In [21]: x = np.array([[[-0.00047776], [-0.00065181]], [[-0.00065181], [ 0.00130446]], [[ 0.00130446], [ 0.00151989]], [[ 0.00151989], [ 0.00121407]], [[ 0.00121407], [-0.00121259]]], dtype=np.float32); x.ravel()
Out[21]: 
array([-0.00047776, -0.00065181, -0.00065181,  0.00130446,  0.00130446,
        0.00151989,  0.00151989,  0.00121407,  0.00121407, -0.00121259], dtype=float32)

versus

In [22]: y = np.array([ [[-0.00047776], [-0.00065181], [ 0.00130446], [ 0.00151989], [ 0.00121407]], [[-0.00065181], [ 0.00130446], [ 0.00151989], [ 0.00121407], [-0.00121259]] ]); y.ravel()
Out[22]: 
array([-0.00047776, -0.00065181,  0.00130446,  0.00151989,  0.00121407,
       -0.00065181,  0.00130446,  0.00151989,  0.00121407, -0.00121259])

Notice that the item order is different.
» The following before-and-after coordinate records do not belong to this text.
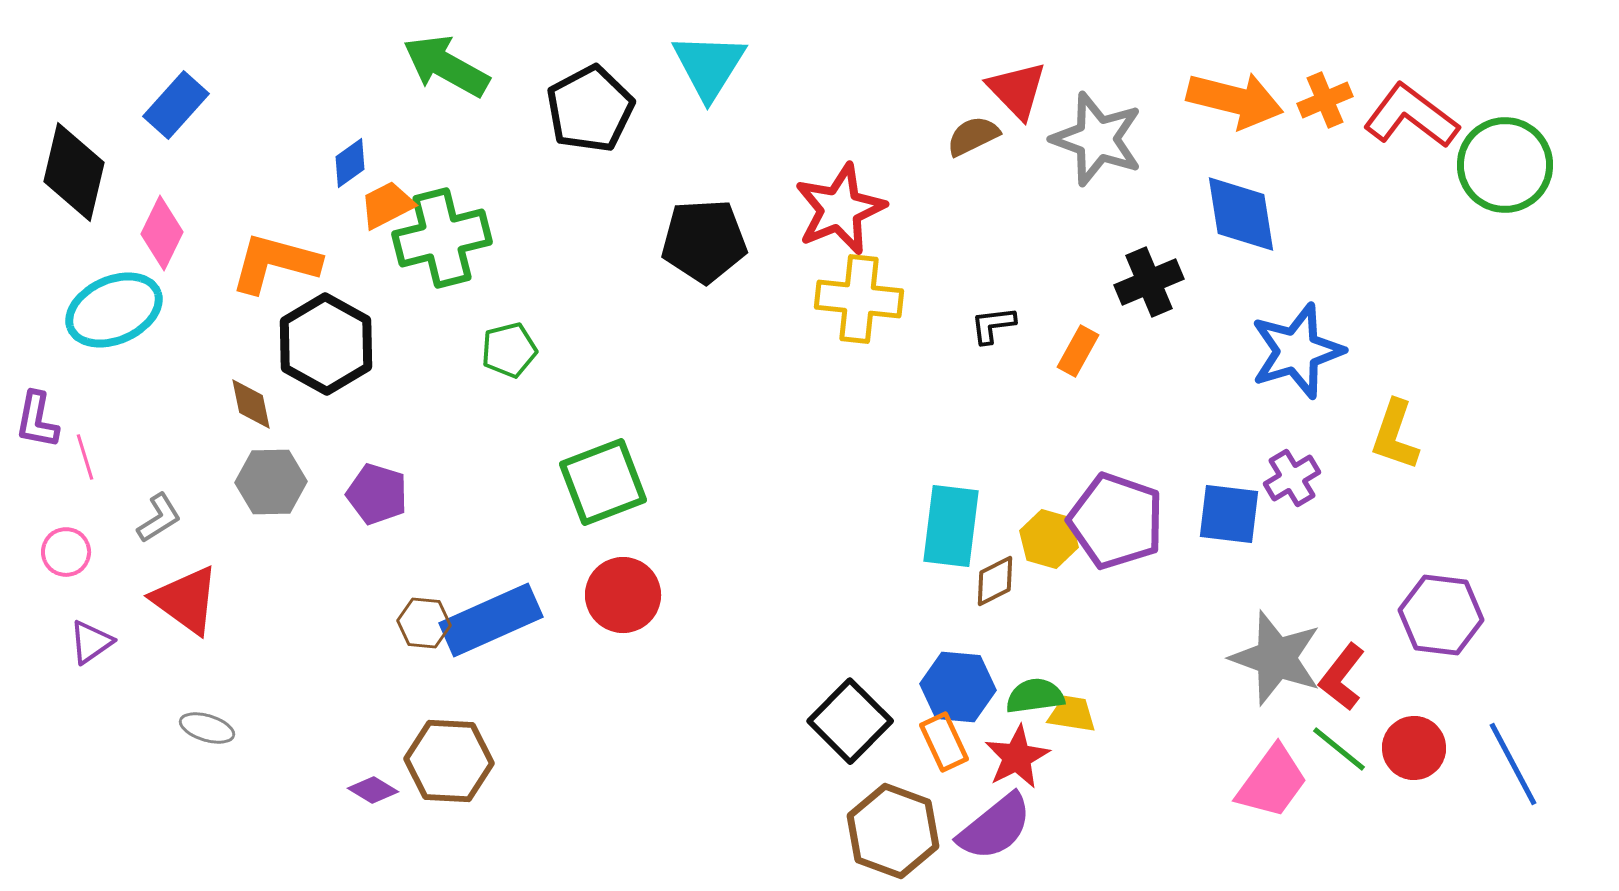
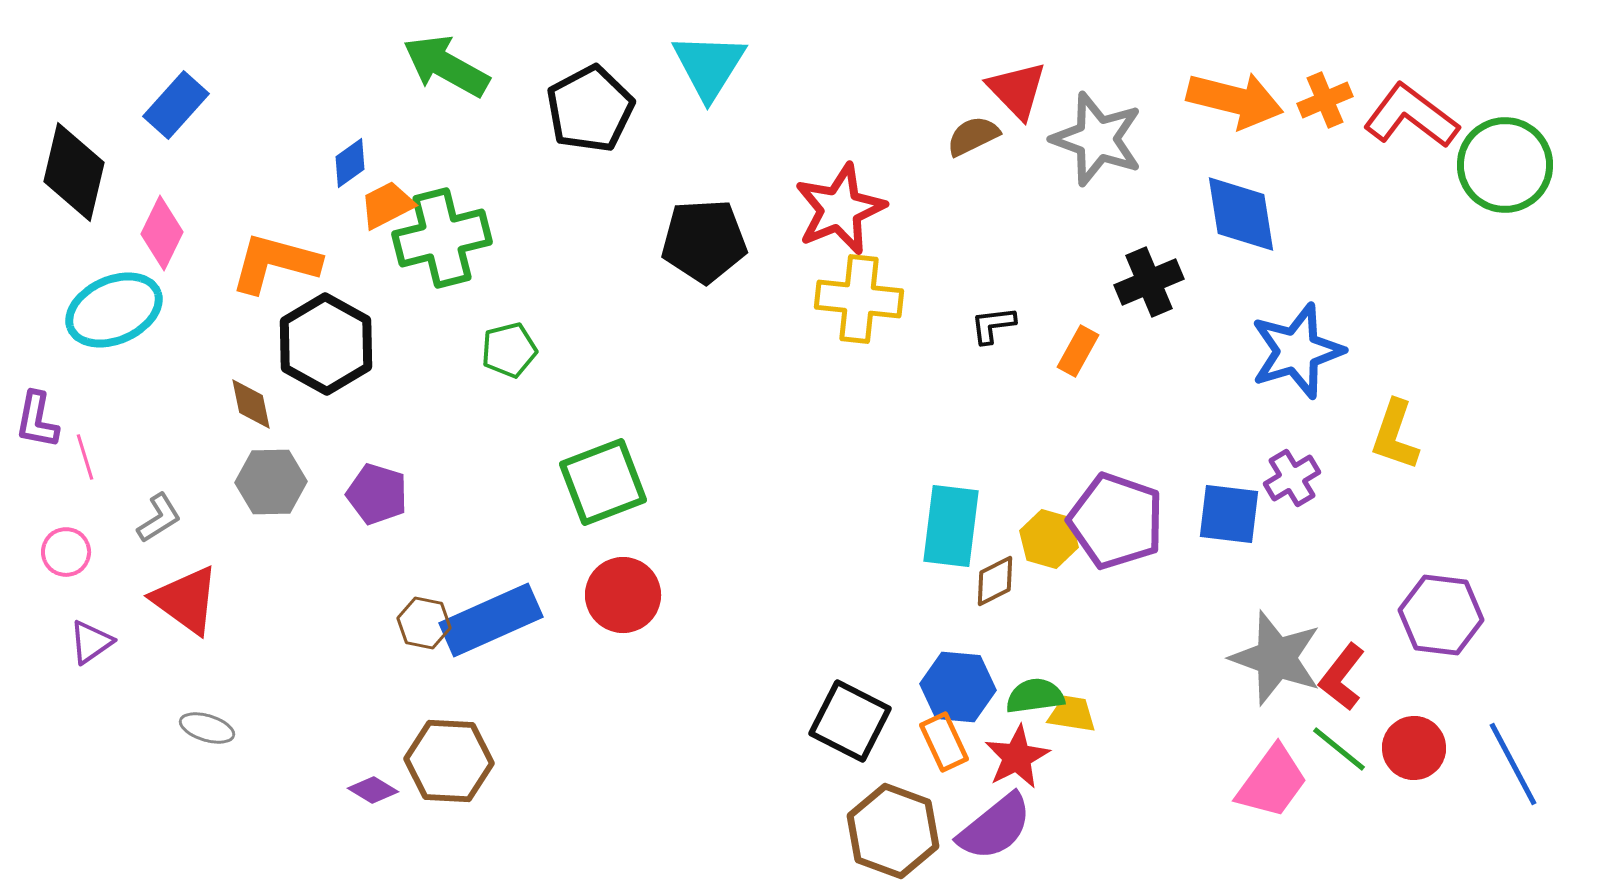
brown hexagon at (424, 623): rotated 6 degrees clockwise
black square at (850, 721): rotated 18 degrees counterclockwise
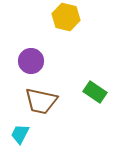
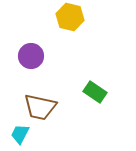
yellow hexagon: moved 4 px right
purple circle: moved 5 px up
brown trapezoid: moved 1 px left, 6 px down
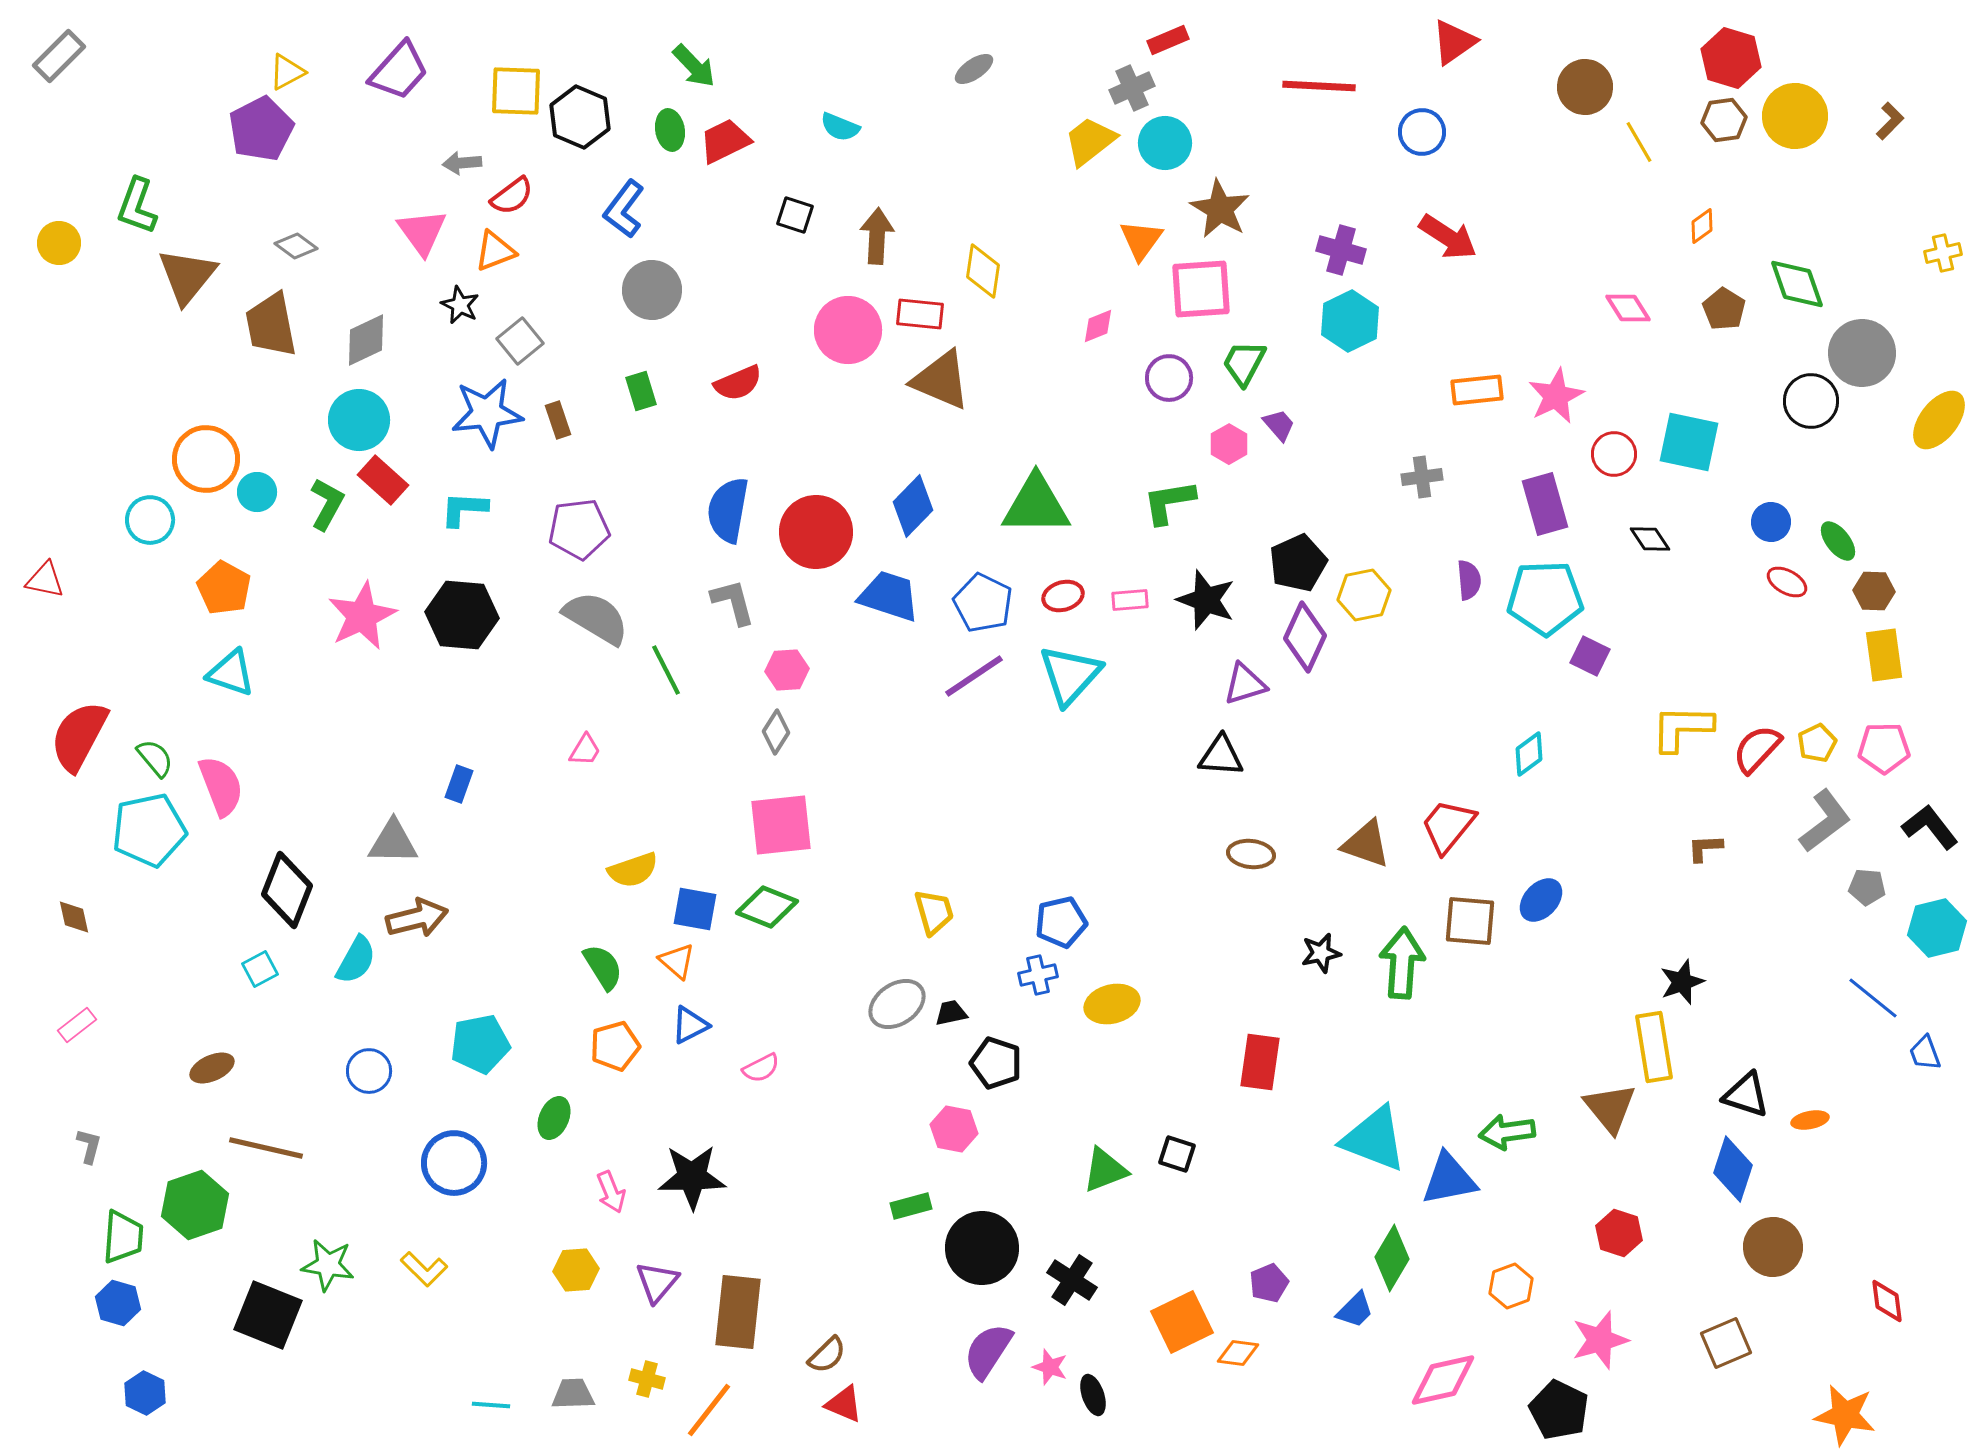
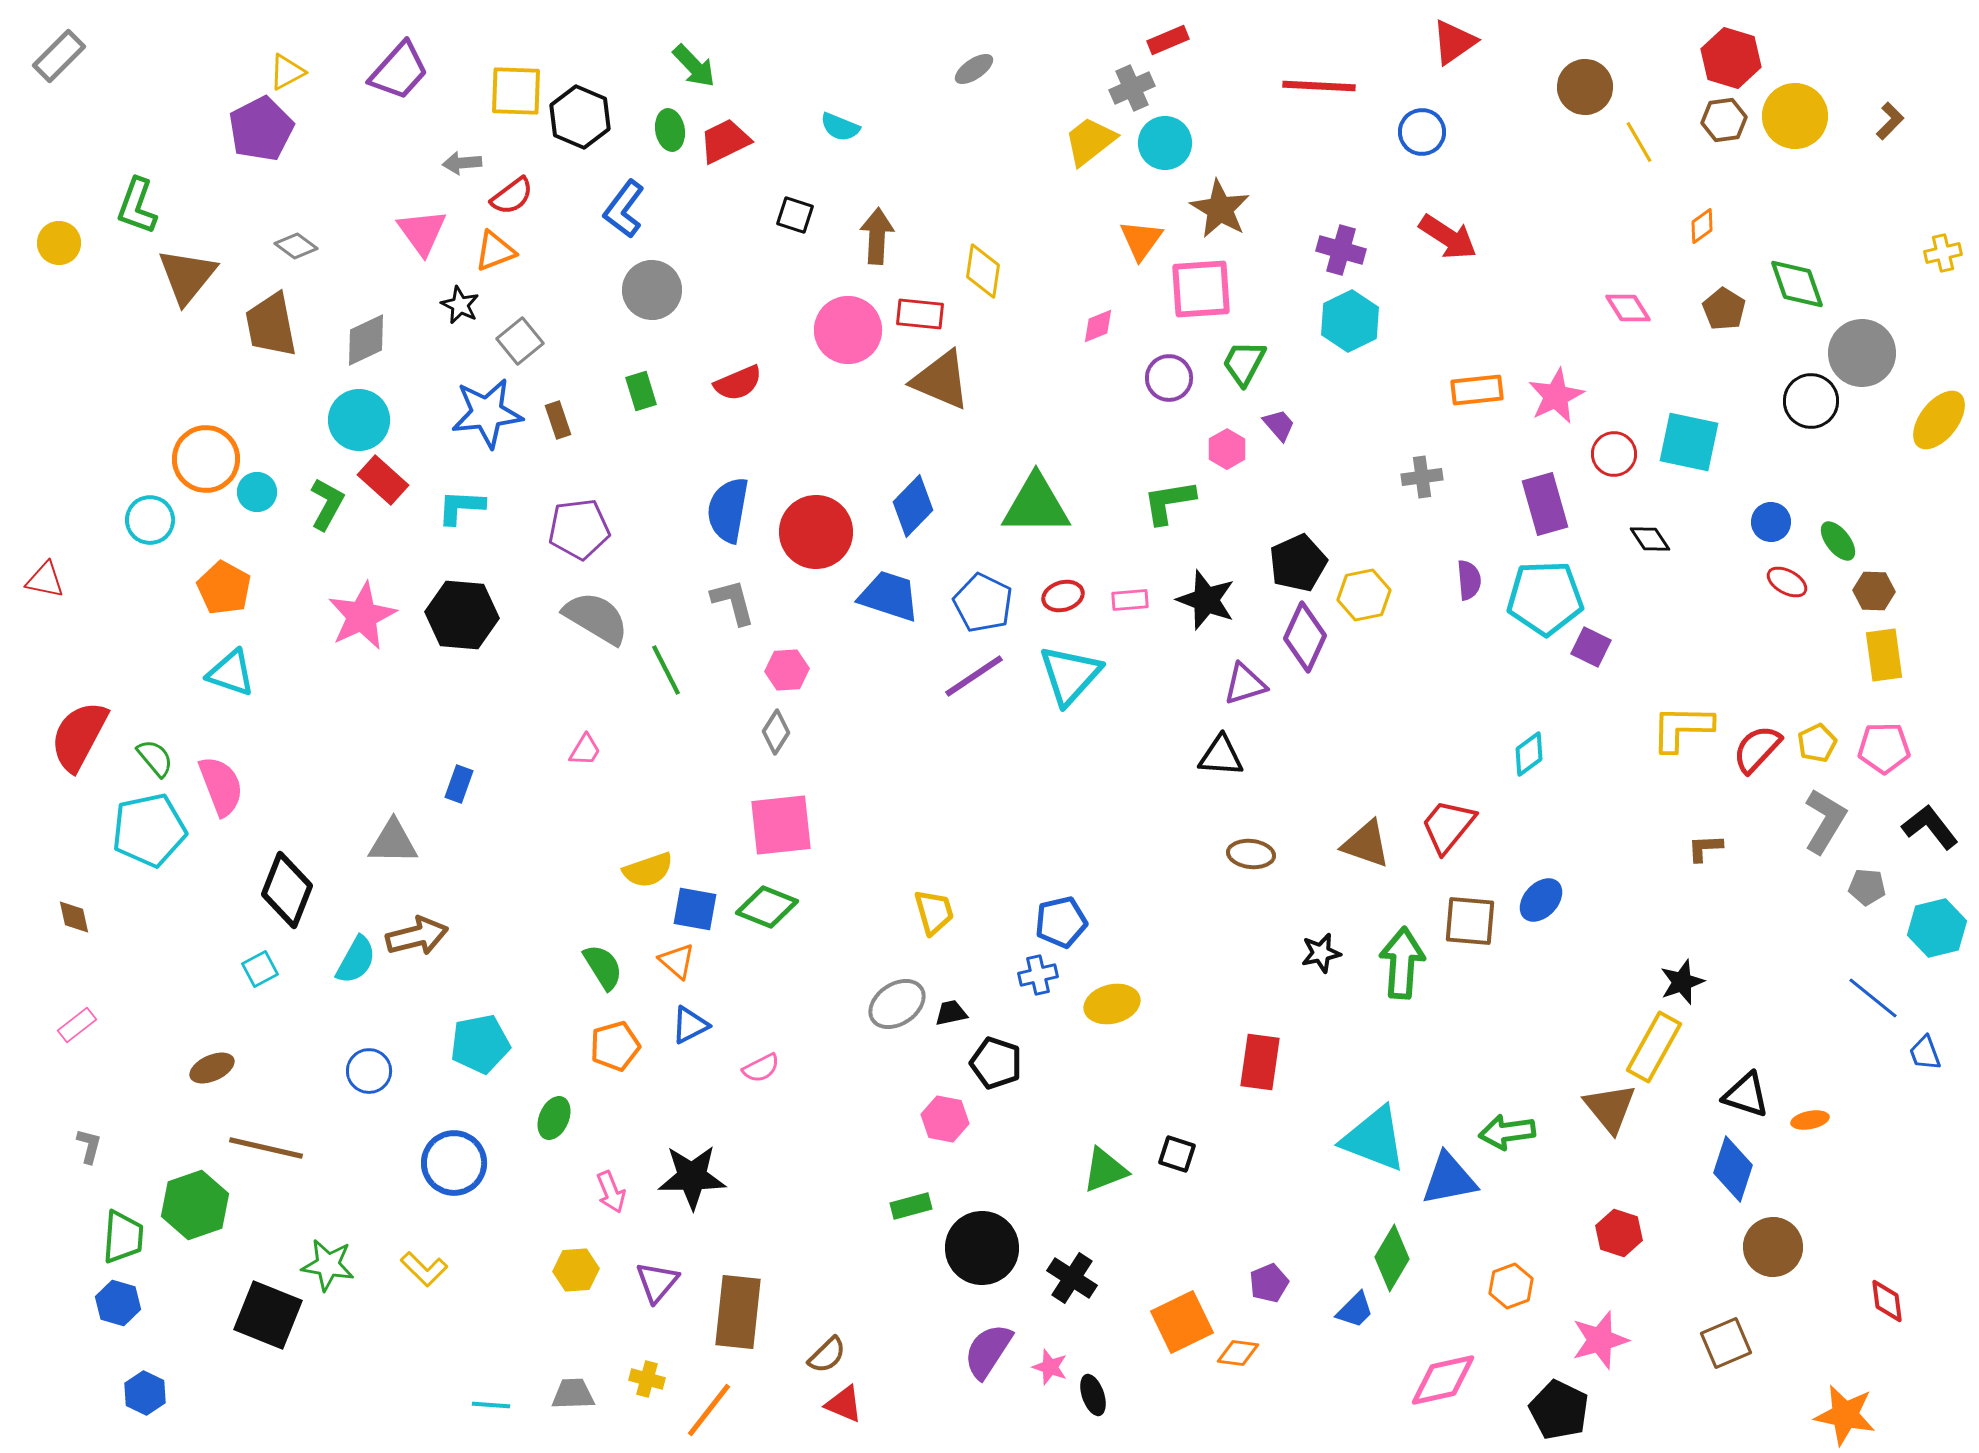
pink hexagon at (1229, 444): moved 2 px left, 5 px down
cyan L-shape at (464, 509): moved 3 px left, 2 px up
purple square at (1590, 656): moved 1 px right, 9 px up
gray L-shape at (1825, 821): rotated 22 degrees counterclockwise
yellow semicircle at (633, 870): moved 15 px right
brown arrow at (417, 918): moved 18 px down
yellow rectangle at (1654, 1047): rotated 38 degrees clockwise
pink hexagon at (954, 1129): moved 9 px left, 10 px up
black cross at (1072, 1280): moved 2 px up
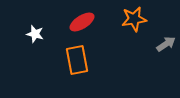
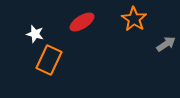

Thus, to achieve the desired array, you must first (somehow) reorder the items in x. In this case using swapaxes to swap the first and second axes does the trick:

In [23]: x.swapaxes(0,1)
Out[25]: 
array([[[-0.00047776],
        [-0.00065181],
        [ 0.00130446],
        [ 0.00151989],
        [ 0.00121407]],

       [[-0.00065181],
        [ 0.00130446],
        [ 0.00151989],
        [ 0.00121407],
        [-0.00121259]]], dtype=float32)

In [26]: np.allclose(x.swapaxes(0,1), y)
Out[26]: True

No reshape is necessary since x.swapaxes(0,1) already has shape (2,5,1).